[Extracted data]:

"""

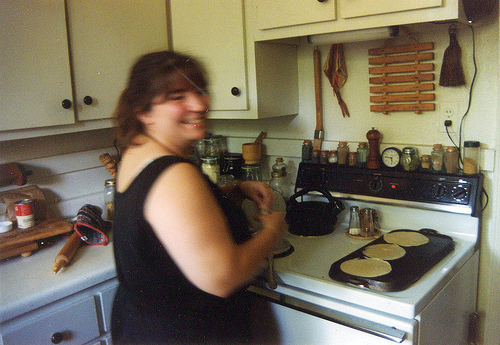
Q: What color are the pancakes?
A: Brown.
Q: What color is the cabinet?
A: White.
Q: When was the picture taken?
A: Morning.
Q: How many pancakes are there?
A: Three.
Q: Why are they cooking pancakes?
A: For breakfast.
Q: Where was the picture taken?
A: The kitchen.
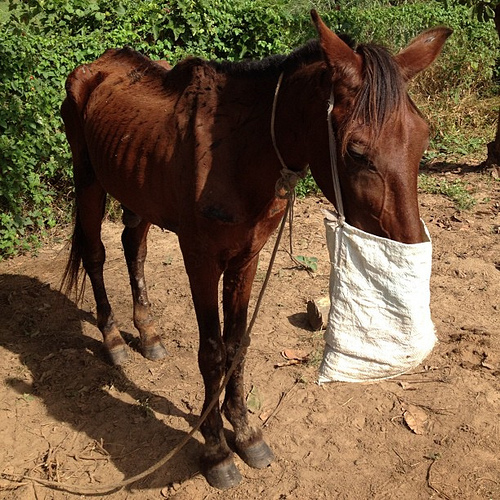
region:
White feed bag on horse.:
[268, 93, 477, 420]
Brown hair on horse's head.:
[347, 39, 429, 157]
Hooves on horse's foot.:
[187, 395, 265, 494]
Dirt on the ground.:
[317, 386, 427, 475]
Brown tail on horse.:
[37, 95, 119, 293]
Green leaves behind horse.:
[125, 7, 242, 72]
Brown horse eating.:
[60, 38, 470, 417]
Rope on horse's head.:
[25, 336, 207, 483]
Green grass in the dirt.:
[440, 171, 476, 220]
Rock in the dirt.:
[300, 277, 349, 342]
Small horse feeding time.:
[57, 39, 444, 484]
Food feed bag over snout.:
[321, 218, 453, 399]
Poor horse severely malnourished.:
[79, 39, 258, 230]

"""
"""

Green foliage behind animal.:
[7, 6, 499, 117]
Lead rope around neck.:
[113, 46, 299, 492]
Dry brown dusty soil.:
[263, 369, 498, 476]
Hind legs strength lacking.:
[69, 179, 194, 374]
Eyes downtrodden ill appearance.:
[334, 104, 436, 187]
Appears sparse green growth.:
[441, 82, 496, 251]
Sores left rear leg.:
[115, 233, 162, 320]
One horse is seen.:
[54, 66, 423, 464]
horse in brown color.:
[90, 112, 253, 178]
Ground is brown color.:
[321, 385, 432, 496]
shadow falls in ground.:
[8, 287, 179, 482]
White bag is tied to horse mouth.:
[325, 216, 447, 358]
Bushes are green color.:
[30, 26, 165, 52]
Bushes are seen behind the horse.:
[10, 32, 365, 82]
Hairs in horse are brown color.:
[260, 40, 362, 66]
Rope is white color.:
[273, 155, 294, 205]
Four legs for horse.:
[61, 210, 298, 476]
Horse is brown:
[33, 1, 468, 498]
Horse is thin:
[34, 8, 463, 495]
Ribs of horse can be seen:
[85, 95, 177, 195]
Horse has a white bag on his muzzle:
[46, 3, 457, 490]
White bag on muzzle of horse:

"""
"""

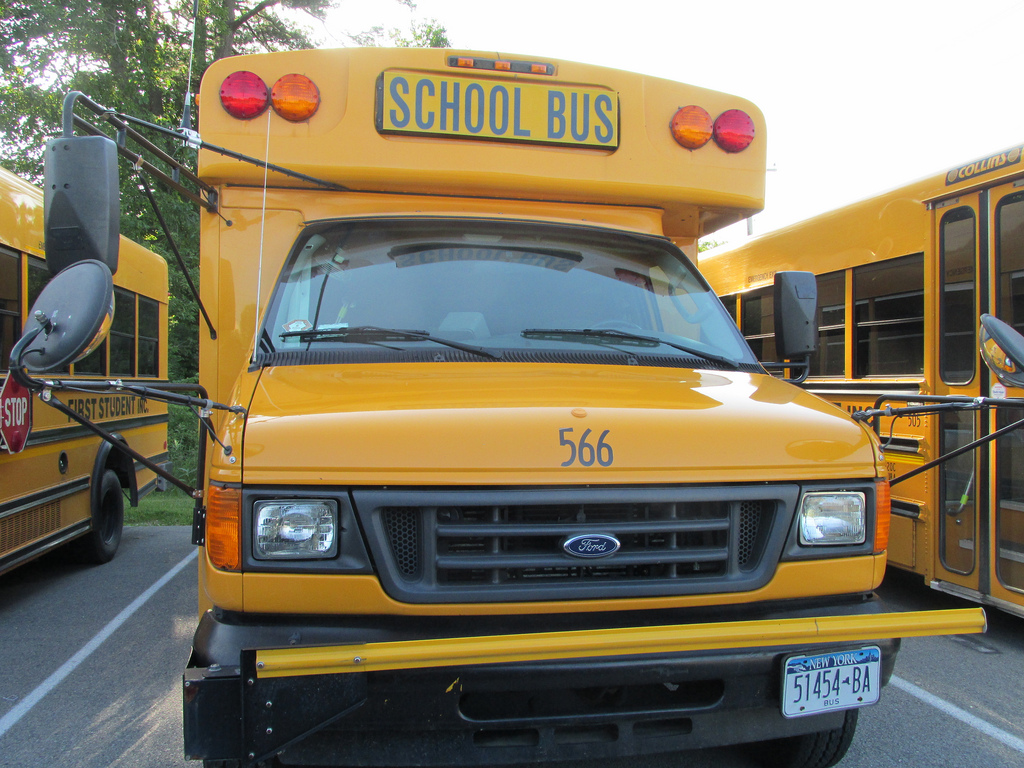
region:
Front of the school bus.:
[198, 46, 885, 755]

"""

[Your goal]: Return every line of the entries above that contains the word "pancakes", matching case exactly.

[Reply to the exercise]:
Q: What color are the pancakes?
Q: How many pancakes are there?
Q: Why are they cooking pancakes?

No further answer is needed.